The BBC plans to launch the iPlayer service anyway - so you can pay to watch repeats - even if the free service gets turned down by the BBC governors.
This will mean that the BBC will probably turn on licence fee payers who share their domestic recordings of UK television programmes with each other on services that are similar in operation to the BBC iPlayer, such as the excellent www.uknova.com.
We asked the BBC under what circumstances they would spend licence fee payers money on pursuing other licence fee payers who want to watch programmes they have already paid to produce and broadcast.
The BBC told us that they will "take appropriate action to deal with television programme piracy taking into account all the circumstances of the particular case. Please refer to the online guidelines on the www.bbc.co.uk/guidelines (section 16 - The Law: Intellectual Property Protecting BBC Copyright and Trade Marks) website for information on BBC's policy with respect to copyright infringement which states:
"Legal action will be considered if a site is run for commercial gain, trades off the BBC's name, damages the BBC in some other way or where a domain name conflicts with a BBC trade mark or brand. Action may also be considered where a site is non-commercial but contains a large amount of BBC copyright material or uses the BBC logo, but often an informal initial approach is more appropriate on these occasions.."
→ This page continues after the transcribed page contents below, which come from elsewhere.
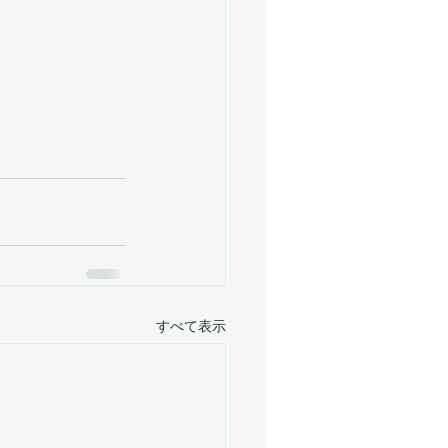
すべて表示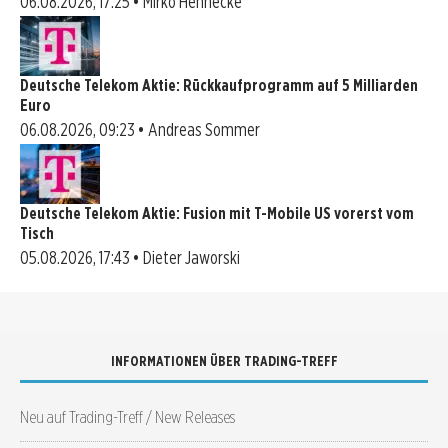
06.08.2026, 17:25 • Mirko Hennecke
Deutsche Telekom Aktie: Rückkaufprogramm auf 5 Milliarden
Euro
06.08.2026, 09:23 • Andreas Sommer
Deutsche Telekom Aktie: Fusion mit T-Mobile US vorerst vom
Tisch
05.08.2026, 17:43 • Dieter Jaworski
INFORMATIONEN ÜBER TRADING-TREFF
Neu auf Trading-Treff / New Releases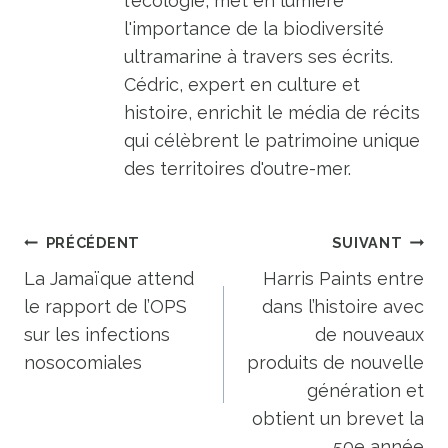
l'écologie, met en lumière
l'importance de la biodiversité
ultramarine à travers ses écrits.
Cédric, expert en culture et
histoire, enrichit le média de récits
qui célèbrent le patrimoine unique
des territoires d'outre-mer.
Navigation
PRÉCÉDENT
SUIVANT
de
La Jamaïque attend
Harris Paints entre
le rapport de l’OPS
dans l’histoire avec
l’article
sur les infections
de nouveaux
nosocomiales
produits de nouvelle
génération et
obtient un brevet la
50e année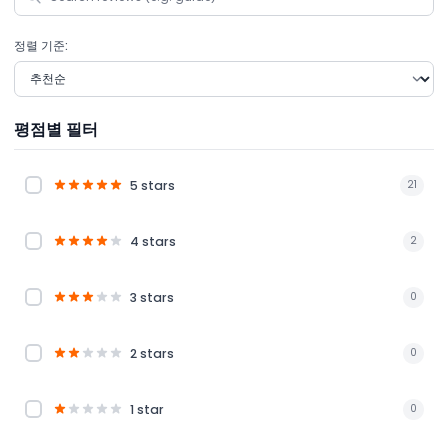
정렬 기준:
평점별 필터
5 stars
21
4 stars
2
3 stars
0
2 stars
0
1 star
0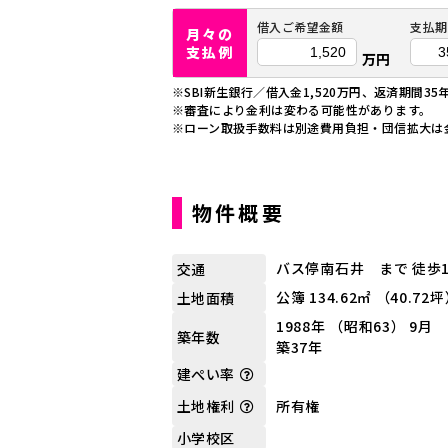
借入ご希望金額
支払期
月々の
支払例
万円
※SBI新生銀行／借入金1,520万円、返済期間35
※審査により金利は変わる可能性があります。
※ローン取扱手数料は別途費用負担・団信拡大は
物件概要
バス停南石井 まで 徒歩
交通
公簿 134.62㎡ （40.72
土地面積
1988年 （昭和63） 9月
築年数
築37年
建ぺい率
所有権
土地権利
小学校区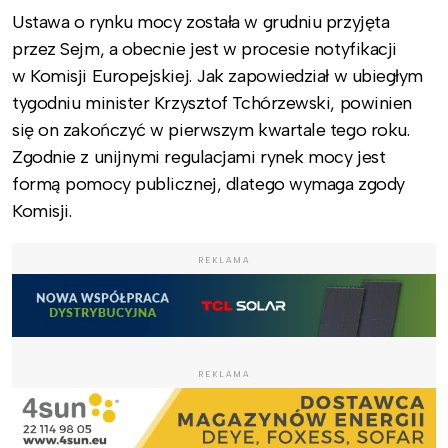
Ustawa o rynku mocy została w grudniu przyjęta
przez Sejm, a obecnie jest w procesie notyfikacji
w Komisji Europejskiej. Jak zapowiedział w ubiegłym
tygodniu minister Krzysztof Tchórzewski, powinien
się on zakończyć w pierwszym kwartale tego roku.
Zgodnie z unijnymi regulacjami rynek mocy jest
formą pomocy publicznej, dlatego wymaga zgody
Komisji.
REKLAMA
REKLAMA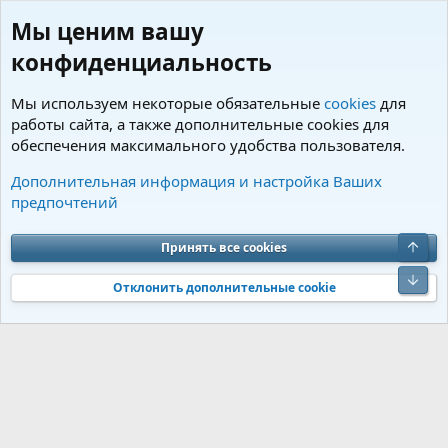
Мы ценим вашу
конфиденциальность
Мы используем некоторые обязательные
cookies
для
работы сайта, а также дополнительные cookies для
обеспечения максимального удобства пользователя.
Теги
Дополнительная информация и настройка Ваших
предпочтений
Cookies
Charm by DCom
Russian (RU)
Обратная связь
Условия и правила
Верх
Принять все cookies
Политика конфиденциальности
Помощь
R
S
Низ
S
Отклонить дополнительные cookie
®
Community platform by XenForo
© 2010-2026 XenForo Ltd.
Перевод от
®
Jumuro
|
Media embeds via s9e/MediaSites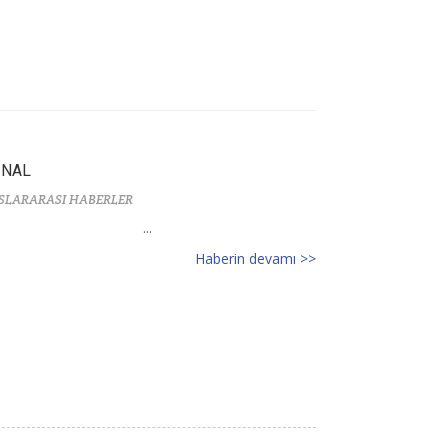
İNAL
SLARARASI HABERLER
...
Haberin devamı >>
When we asked under the Freedom of information Act how much money they BBC intends to spend to restrict Licence Fee payer's rights and force them to use the official (and charging) iPlayer, they told us " the BBC is asserting its rights under the Act to withhold information relating to costs and available statistics regarding successful and failed actions. We consider the information we hold on litigation actions to be exempt under section 31 (1) (a) of the Freedom of Information Act 2000 which relates to law enforcement, specifically that, disclosure would, or would likely to prejudice the prevention or detection of crime.
We believe that releasing the requested figures and statistics would prejudice the prevention of TV piracy. If we disclose the information, it could disclose trends, the knowledge of which would prejudice our ability to prevent TV piracy. For example, there may be instances where we have decided not to prosecute. It is possible that a member of the public may look at the figures and decide the risk is low for prosecution and therefore consider it would be 'safe' to commit TV piracy.
While it is in the public interest for people to have general information about television programme pirates releasing information at the level you have requested would allow people to look at instances where we have decided not to prosecute and thus determine the likelihood of being caught. We are satisfied in terms of section 2 of the Act that in all circumstances of the case the public interest in maintaining the exemption outweighs the public interest in disclosing the information. "
So it would appear that it's a crime to even ask how much of our money the BBC is going to spend stopping services that have never actually been challenged in a court of law.